I think I know why. (It's very likely that a real statistician would look at this problem and say, “This is an obvious consequence of the law of large numbers.”) Looking at the standard deviations one at a time makes a lot of difference. You'll create a first list with a standard deviation of 1, but when you calculate the standard deviation of that data, you'll likely get something like 1.1 or .9 or almost any standard deviation. If you repeat the process multiple times, standard deviations below 1 will dominate, although this is not very likely. Shrinks the “tails” of the distribution. If you create a list of numbers with a standard deviation of 0.9, you are much less likely to get a list with a standard deviation of 1.1, and more likely to get a standard deviation of 0.8. Once the tails of a distribution start to disappear, there is little chance of them growing back.
What does this mean?
My experiments show that feeding the output of a random process back to its input shrinks the standard deviation. This is exactly what the author of “The Curse of Recursion” explains when working directly with generative AI. “The tails of the distribution have disappeared.” Almost completely. My experiments provide a simplified way to think about collapse and show that model collapse is what we should expect.
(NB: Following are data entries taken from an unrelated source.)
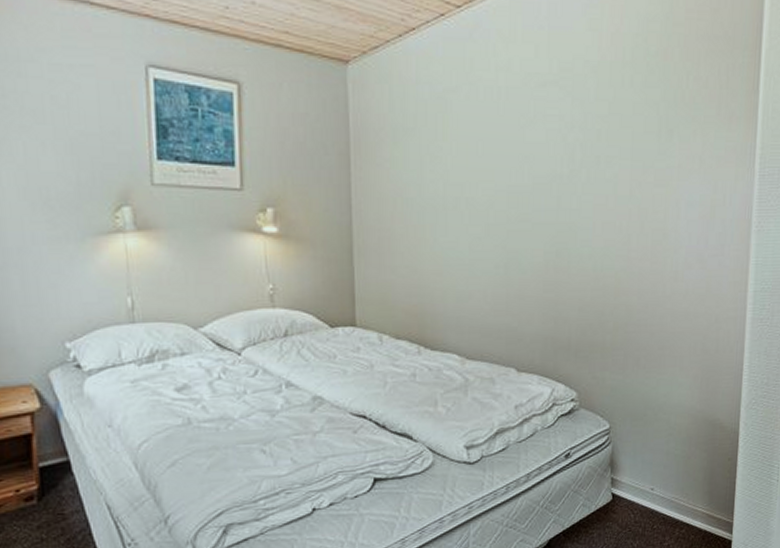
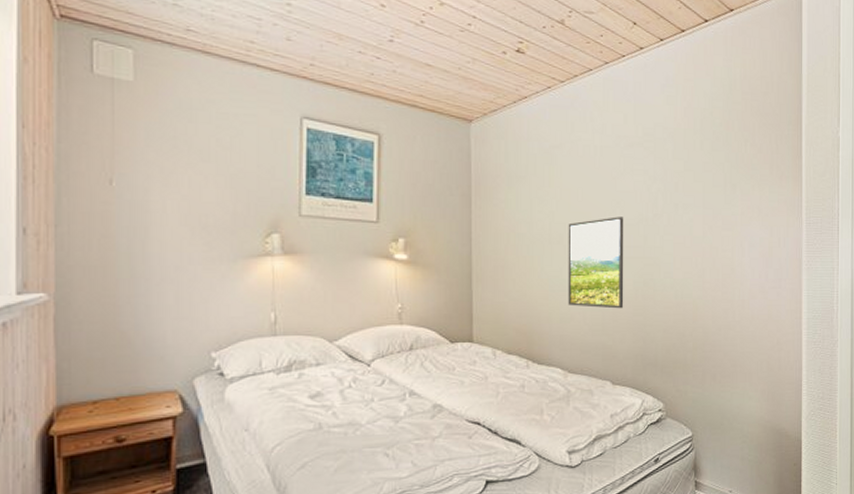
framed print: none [465,174,533,285] -> present [568,216,624,309]

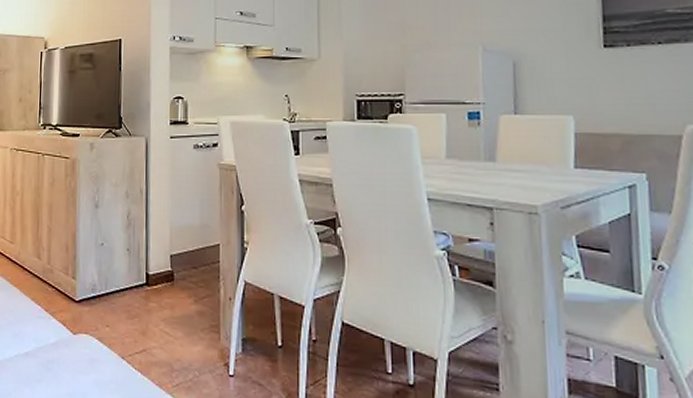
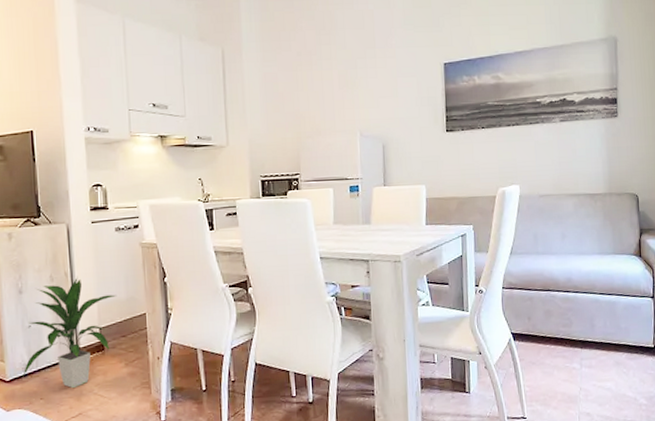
indoor plant: none [91,196,191,319] -> present [22,277,117,388]

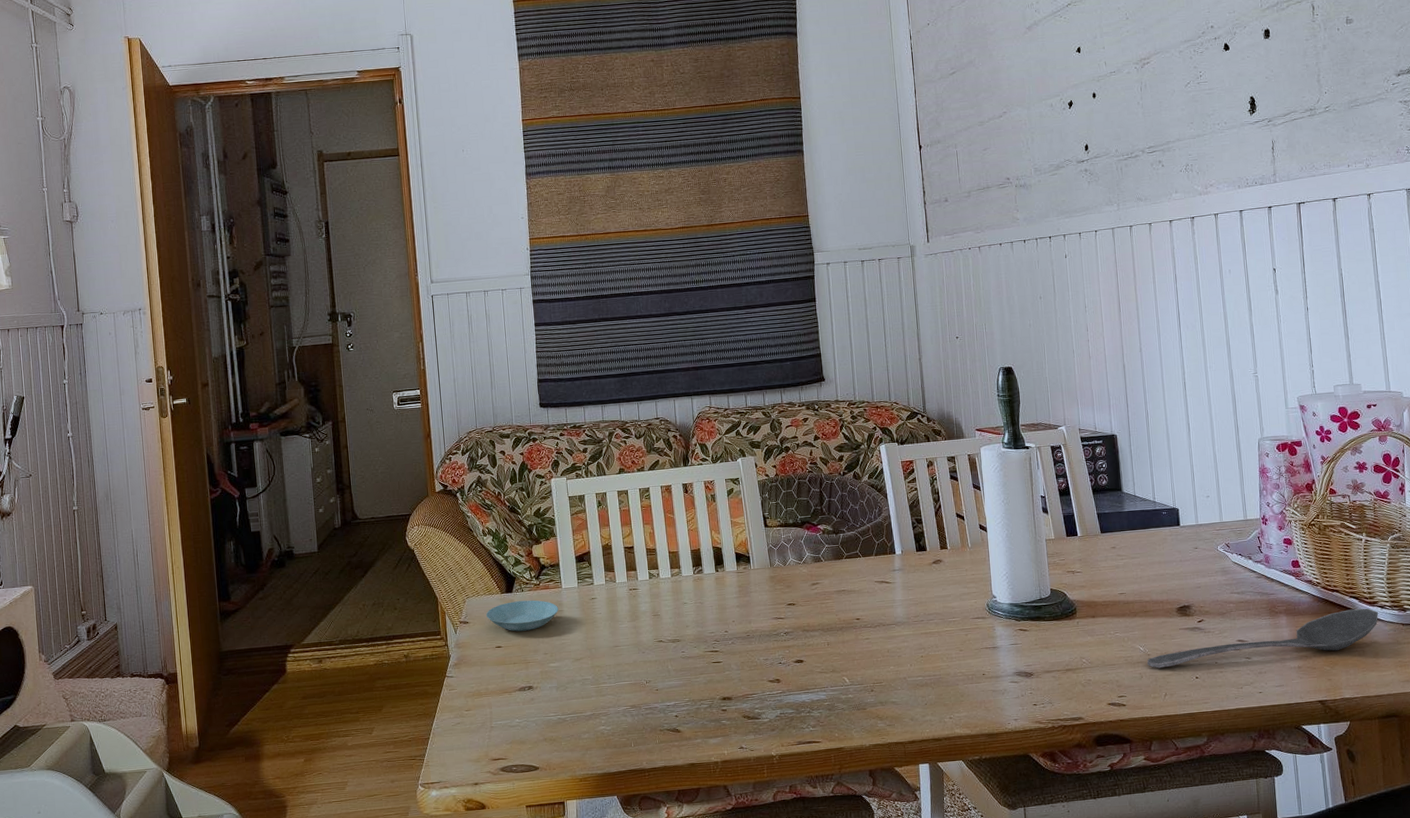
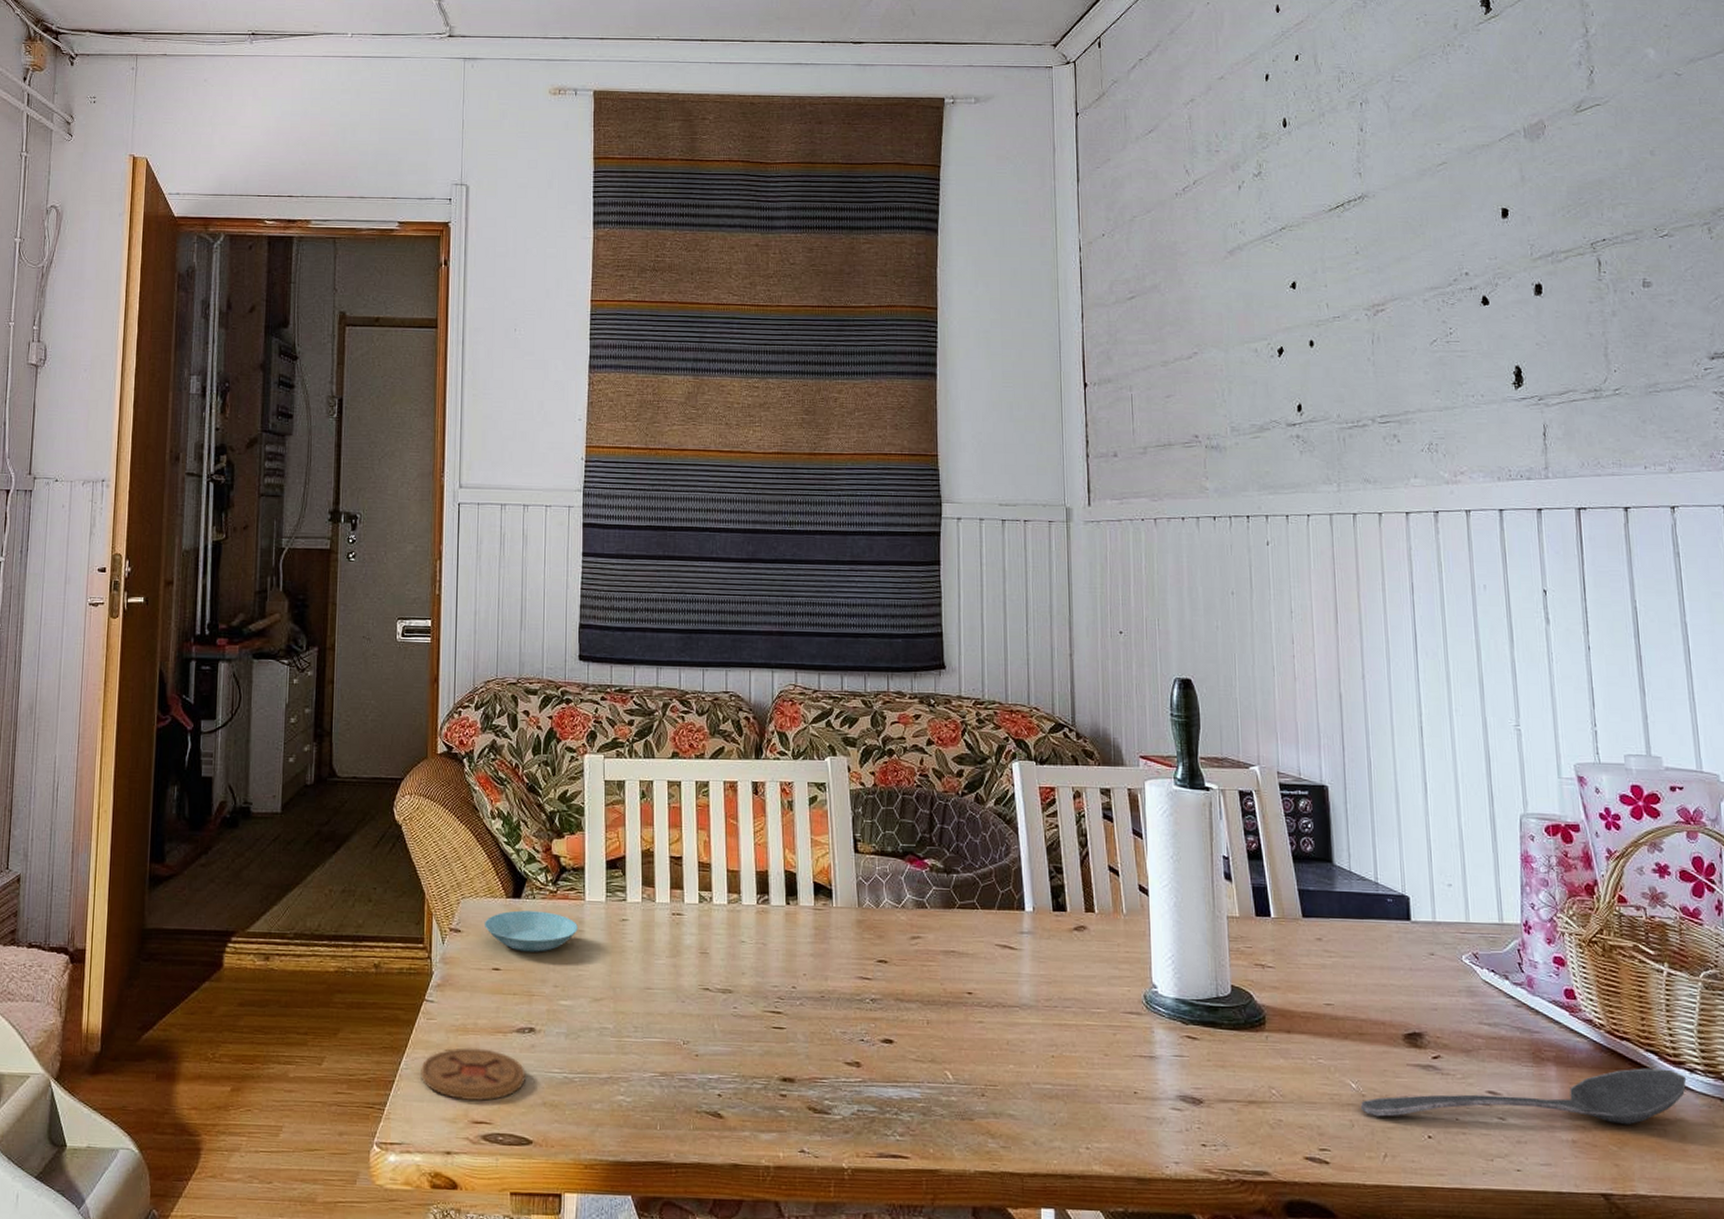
coaster: none [448,705,530,746] -> present [421,1047,527,1101]

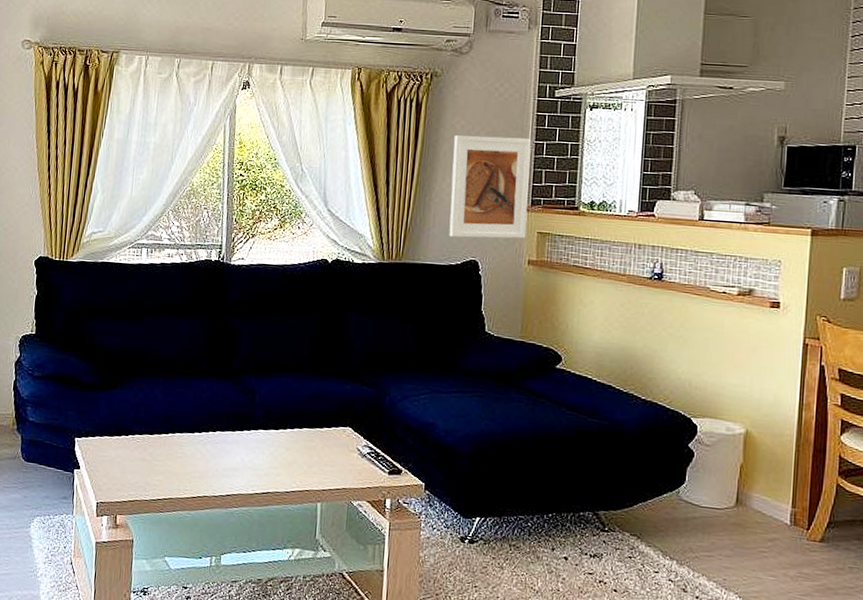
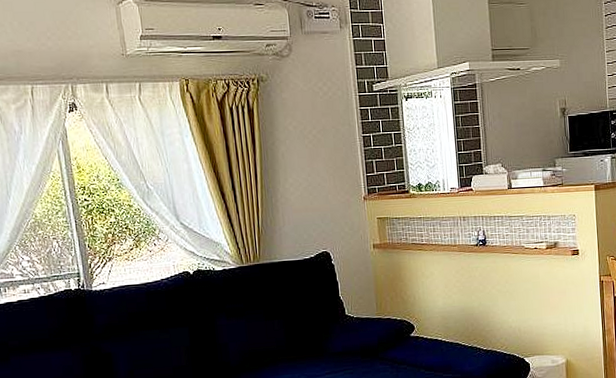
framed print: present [449,135,532,239] -> none [288,132,368,233]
Model collapse poses a serious problem for AI development. On the surface, preventing this is easy. Simply exclude AI-generated data from your training set. But at least for now, this is not possible because tools to detect AI-generated content have proven to be inaccurate. Watermarking brings its own challenges, including whether generative AI developers will implement it, but watermarking can help. As difficult as it is to remove AI-generated content, collecting human-generated content can be just as important. If AI-generated content replaces human-generated content, it may be difficult to find high-quality human-generated content.
If so, the future of generative AI may be bleak. As AI-generated results become the majority of training data, their ability to surprise and delight will diminish. It will become predictable, boring, boring and probably no less likely to be “hallucinating” than it is now. We still need to be ourselves to be unpredictable, interesting and creative.